====== INPUT DATA ======

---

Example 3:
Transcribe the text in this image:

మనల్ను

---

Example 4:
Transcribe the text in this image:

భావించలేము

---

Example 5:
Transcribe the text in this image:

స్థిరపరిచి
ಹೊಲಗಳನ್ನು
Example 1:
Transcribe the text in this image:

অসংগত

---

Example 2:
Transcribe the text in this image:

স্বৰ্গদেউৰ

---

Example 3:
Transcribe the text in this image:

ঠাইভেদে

======

**WORK ORDER:** From the first record to the last, copy everything exactly.

**YOUR SOLUTION:**
---

Example 3:
Transcribe the text in this image:

మనల్ను

---

Example 4:
Transcribe the text in this image:

భావించలేము

---

Example 5:
Transcribe the text in this image:

స్థిరపరిచి
ಹೊಲಗಳನ್ನು
Example 1:
Transcribe the text in this image:

অসংগত

---

Example 2:
Transcribe the text in this image:

স্বৰ্গদেউৰ

---

Example 3:
Transcribe the text in this image:

ঠাইভেদে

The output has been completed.